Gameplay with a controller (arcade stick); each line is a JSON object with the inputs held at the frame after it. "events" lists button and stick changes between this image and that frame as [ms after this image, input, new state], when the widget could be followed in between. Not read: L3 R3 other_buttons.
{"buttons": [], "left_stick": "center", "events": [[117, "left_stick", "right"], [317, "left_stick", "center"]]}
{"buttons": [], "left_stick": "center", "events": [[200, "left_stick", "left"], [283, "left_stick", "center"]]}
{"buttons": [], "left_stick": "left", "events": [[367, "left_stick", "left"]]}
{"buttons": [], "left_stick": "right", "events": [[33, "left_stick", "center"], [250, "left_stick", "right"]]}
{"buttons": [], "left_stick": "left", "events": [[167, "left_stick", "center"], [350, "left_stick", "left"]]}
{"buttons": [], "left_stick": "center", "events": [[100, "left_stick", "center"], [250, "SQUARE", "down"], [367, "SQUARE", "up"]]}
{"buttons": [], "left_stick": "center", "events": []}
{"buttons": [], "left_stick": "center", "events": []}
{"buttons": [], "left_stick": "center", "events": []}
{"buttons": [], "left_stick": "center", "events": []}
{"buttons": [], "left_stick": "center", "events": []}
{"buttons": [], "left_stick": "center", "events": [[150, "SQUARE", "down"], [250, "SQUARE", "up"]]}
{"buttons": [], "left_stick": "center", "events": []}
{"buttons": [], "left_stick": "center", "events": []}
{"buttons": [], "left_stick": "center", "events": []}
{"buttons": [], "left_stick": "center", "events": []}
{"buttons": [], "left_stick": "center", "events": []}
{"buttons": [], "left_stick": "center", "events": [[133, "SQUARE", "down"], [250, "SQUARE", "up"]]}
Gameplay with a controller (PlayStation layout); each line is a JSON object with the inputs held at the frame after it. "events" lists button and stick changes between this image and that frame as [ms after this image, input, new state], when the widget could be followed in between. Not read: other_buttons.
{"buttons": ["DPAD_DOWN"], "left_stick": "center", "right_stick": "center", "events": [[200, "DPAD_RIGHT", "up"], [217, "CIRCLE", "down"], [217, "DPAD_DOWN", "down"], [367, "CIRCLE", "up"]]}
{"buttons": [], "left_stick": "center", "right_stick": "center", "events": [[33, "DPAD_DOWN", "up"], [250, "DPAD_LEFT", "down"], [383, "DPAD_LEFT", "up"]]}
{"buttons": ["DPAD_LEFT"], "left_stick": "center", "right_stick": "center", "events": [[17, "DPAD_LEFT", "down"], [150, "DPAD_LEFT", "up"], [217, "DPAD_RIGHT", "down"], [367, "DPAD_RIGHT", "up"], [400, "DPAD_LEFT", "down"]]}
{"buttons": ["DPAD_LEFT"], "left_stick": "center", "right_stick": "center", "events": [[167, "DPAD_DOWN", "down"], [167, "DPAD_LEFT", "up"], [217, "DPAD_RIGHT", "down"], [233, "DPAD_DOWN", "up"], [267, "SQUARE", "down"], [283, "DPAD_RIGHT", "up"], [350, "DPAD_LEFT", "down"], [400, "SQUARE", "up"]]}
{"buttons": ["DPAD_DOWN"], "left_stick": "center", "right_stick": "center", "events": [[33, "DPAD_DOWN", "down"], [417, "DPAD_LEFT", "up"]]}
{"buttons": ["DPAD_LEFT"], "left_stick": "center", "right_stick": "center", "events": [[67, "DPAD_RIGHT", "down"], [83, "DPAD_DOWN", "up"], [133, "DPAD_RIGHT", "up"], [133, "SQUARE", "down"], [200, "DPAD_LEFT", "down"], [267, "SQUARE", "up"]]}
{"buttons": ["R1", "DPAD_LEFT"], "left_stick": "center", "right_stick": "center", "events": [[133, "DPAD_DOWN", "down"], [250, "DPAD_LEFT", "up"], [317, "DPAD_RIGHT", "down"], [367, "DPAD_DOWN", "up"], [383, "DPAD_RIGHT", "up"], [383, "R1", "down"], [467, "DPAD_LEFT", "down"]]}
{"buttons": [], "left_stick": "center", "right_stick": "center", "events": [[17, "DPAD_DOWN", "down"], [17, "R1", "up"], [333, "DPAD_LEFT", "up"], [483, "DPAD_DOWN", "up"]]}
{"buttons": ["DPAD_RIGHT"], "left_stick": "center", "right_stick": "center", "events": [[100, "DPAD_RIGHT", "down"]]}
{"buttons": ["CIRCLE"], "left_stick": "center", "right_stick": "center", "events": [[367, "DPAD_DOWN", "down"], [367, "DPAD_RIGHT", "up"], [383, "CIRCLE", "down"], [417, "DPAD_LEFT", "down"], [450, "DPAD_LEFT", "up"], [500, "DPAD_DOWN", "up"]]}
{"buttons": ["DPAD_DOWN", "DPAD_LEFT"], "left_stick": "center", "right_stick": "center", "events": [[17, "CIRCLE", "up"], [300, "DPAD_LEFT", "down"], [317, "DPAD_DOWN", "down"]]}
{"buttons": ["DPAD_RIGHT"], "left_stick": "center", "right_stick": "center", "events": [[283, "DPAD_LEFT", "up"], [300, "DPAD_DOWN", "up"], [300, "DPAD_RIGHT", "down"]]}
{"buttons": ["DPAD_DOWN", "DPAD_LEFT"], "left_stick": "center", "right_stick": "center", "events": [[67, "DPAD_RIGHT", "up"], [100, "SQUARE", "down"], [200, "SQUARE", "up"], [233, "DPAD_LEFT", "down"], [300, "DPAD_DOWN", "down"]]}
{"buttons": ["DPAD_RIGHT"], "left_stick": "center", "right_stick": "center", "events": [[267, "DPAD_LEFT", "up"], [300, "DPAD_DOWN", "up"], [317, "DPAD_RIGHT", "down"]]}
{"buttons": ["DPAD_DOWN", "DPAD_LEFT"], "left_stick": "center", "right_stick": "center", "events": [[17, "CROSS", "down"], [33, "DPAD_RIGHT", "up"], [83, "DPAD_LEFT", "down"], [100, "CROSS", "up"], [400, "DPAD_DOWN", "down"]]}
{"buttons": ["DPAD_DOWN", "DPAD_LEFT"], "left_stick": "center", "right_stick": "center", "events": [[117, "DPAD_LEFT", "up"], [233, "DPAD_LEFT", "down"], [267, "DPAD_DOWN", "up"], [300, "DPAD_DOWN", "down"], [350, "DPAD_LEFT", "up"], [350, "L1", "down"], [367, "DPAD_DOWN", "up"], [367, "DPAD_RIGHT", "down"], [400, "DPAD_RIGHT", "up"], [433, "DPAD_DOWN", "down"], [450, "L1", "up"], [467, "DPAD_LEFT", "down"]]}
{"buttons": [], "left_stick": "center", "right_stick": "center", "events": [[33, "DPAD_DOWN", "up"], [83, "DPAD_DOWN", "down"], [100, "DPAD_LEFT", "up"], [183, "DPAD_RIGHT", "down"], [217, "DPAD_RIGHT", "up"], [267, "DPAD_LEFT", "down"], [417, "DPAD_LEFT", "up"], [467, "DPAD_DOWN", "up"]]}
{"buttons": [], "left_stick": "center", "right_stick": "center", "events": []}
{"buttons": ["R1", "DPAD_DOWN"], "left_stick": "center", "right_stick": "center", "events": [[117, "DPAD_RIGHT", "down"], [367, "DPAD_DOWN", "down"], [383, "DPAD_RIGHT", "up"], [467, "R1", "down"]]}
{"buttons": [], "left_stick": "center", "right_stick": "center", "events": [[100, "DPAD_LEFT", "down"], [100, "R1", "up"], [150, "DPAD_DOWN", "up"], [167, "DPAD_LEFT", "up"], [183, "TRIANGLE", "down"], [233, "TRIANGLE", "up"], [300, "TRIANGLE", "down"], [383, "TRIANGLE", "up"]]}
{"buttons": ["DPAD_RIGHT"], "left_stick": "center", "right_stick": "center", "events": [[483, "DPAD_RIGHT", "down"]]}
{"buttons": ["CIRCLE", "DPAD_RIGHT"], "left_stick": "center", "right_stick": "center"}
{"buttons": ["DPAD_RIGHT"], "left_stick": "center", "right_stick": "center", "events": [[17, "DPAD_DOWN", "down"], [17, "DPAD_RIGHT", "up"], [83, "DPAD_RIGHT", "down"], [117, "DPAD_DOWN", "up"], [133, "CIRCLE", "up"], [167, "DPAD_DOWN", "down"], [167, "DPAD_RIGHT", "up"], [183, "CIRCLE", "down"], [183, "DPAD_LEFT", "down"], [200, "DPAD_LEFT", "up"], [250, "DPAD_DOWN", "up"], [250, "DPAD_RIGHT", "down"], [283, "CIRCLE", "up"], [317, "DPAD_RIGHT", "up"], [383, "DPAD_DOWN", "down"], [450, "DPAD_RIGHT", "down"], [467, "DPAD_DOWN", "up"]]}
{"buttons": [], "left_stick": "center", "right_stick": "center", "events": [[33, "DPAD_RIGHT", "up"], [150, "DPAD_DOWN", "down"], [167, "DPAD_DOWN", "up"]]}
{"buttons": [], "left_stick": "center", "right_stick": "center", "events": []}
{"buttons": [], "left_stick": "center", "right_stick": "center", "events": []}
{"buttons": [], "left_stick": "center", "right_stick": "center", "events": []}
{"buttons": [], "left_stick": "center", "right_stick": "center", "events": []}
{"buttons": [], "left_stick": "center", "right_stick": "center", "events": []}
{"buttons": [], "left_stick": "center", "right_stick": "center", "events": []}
________
*What is required*:
Among the lines above, find the ones containing "that" and copy them.

*Response*:
Gameplay with a controller (arcade stick); each line is a JSON object with the inputs held at the frame after it. "events" lists button and stick changes between this image and that frame as [ms after this image, input, new state], when the widget could be followed in between. Not read: L3 R3 other_buttons.
Gameplay with a controller (PlayStation layout); each line is a JSON object with the inputs held at the frame after it. "events" lists button and stick changes between this image and that frame as [ms after this image, input, new state], when the widget could be followed in between. Not read: other_buttons.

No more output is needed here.